◆ **What you are asked to do**
Sift through the material below and return the lines with "Teamsters".
(Exercise inputs Opens)
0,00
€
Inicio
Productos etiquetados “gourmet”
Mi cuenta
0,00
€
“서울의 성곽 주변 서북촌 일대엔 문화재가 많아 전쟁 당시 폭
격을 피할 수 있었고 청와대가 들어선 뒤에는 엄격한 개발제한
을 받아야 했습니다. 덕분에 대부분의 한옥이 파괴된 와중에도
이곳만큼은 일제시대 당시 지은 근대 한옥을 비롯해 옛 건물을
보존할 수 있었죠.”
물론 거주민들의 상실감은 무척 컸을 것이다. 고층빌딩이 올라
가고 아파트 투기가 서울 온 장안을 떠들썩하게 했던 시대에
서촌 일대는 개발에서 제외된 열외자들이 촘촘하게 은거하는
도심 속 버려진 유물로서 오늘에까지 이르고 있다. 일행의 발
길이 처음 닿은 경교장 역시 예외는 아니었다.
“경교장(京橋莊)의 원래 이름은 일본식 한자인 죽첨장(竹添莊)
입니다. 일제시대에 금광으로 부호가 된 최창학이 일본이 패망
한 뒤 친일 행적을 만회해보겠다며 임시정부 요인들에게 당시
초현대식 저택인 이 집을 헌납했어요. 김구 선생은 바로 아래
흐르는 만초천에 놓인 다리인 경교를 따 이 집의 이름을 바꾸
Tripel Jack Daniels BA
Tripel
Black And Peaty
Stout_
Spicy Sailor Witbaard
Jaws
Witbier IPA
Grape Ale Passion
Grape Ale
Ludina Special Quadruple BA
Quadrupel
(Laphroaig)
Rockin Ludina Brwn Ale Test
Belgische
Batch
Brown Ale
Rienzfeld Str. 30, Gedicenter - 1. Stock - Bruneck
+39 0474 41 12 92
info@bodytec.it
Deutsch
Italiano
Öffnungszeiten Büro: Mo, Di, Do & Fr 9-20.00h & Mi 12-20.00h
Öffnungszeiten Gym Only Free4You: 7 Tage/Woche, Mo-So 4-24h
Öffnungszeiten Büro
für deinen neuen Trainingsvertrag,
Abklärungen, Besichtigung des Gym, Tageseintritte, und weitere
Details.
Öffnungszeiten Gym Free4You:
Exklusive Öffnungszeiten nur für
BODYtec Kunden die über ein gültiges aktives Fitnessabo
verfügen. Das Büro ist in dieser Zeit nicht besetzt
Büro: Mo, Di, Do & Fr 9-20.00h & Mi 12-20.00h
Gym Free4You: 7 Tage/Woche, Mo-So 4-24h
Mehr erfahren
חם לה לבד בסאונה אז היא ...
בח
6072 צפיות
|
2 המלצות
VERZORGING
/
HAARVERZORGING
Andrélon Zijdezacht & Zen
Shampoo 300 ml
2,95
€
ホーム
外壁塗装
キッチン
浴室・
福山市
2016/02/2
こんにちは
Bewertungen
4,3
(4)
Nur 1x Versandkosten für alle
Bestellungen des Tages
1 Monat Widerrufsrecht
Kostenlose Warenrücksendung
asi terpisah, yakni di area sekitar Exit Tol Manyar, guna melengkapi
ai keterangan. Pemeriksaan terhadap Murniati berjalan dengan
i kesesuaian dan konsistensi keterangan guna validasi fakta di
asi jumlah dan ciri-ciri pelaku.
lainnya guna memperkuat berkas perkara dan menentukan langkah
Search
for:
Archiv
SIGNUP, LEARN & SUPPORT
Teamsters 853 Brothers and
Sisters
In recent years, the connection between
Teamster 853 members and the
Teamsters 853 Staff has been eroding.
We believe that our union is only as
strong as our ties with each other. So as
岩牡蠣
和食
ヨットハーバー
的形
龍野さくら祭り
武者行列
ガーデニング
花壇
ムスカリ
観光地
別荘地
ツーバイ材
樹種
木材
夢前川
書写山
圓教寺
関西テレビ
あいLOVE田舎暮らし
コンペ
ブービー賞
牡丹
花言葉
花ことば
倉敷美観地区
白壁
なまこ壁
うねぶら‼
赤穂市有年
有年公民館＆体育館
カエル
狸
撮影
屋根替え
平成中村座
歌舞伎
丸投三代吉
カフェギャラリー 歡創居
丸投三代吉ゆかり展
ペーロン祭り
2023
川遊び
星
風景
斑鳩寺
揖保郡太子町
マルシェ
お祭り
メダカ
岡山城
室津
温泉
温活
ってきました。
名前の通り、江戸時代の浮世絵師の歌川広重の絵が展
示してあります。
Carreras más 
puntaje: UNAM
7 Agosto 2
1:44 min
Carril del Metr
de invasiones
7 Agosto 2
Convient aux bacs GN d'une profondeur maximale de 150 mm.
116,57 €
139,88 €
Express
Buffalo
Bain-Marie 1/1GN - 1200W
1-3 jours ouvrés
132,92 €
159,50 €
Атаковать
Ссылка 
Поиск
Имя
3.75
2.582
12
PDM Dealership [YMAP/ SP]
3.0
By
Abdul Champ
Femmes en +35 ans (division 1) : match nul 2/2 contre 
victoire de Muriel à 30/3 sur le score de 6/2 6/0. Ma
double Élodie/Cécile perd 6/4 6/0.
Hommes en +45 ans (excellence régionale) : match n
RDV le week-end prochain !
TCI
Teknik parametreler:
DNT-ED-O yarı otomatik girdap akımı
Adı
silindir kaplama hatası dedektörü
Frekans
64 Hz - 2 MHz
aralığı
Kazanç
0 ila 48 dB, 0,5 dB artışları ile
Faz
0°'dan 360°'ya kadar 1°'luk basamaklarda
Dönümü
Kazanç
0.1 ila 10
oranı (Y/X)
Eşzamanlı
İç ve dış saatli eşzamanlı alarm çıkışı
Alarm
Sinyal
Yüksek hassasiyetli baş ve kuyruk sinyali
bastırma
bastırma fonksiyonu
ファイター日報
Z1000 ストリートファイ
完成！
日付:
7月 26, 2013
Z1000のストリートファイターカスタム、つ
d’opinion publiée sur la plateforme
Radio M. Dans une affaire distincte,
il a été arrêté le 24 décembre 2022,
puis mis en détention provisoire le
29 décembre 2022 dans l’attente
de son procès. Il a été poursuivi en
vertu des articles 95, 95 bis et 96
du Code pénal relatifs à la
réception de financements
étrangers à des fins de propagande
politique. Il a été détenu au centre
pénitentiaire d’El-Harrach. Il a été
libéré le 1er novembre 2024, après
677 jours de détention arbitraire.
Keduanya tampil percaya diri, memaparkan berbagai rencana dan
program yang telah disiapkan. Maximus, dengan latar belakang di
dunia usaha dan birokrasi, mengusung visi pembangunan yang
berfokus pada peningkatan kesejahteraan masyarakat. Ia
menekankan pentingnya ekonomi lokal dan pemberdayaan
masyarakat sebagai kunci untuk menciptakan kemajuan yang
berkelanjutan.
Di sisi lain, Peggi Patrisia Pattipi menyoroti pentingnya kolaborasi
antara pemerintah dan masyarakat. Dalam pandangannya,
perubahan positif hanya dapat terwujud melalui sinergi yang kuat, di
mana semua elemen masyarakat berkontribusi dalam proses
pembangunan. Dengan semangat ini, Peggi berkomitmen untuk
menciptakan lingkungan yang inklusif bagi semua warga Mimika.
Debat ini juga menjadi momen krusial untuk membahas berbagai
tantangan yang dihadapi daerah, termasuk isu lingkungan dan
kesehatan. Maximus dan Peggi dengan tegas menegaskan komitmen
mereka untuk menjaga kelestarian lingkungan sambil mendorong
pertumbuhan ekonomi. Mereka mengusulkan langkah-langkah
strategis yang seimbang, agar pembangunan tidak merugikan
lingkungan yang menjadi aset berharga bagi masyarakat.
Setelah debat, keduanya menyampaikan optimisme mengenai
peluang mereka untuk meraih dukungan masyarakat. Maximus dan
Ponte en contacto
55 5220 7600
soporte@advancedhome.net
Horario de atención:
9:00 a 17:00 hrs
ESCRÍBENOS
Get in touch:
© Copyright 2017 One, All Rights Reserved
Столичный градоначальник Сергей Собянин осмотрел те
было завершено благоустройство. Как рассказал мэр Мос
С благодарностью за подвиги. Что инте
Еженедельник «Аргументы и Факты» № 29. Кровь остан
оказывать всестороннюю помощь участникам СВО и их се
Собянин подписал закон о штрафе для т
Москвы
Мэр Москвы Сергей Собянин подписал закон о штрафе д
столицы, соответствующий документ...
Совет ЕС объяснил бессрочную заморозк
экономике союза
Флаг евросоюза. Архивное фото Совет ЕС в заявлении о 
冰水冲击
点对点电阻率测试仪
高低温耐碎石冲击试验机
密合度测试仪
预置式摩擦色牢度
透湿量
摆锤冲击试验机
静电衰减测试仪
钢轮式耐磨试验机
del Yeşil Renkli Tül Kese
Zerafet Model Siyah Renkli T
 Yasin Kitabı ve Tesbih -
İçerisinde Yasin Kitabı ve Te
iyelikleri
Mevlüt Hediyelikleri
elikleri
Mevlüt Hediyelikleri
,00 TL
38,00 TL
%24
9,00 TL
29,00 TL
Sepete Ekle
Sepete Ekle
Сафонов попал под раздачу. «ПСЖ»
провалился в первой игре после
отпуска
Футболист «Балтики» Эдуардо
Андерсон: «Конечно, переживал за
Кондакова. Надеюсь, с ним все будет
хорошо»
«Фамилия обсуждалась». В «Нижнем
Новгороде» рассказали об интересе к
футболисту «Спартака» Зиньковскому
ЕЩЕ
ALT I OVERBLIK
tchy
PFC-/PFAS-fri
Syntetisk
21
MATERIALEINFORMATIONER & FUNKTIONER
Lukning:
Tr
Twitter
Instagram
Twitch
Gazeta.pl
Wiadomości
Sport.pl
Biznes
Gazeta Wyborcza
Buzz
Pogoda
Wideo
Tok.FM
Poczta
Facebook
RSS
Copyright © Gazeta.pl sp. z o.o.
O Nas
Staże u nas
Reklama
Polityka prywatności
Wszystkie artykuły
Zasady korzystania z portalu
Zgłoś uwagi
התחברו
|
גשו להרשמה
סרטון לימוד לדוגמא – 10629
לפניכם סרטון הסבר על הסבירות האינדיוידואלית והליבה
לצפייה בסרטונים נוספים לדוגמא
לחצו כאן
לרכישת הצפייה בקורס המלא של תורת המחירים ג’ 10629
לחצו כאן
(Exercise inputs Closes)
◆ **Task output**
Teamsters 853 Brothers and
Teamsters 853 Staff has been eroding.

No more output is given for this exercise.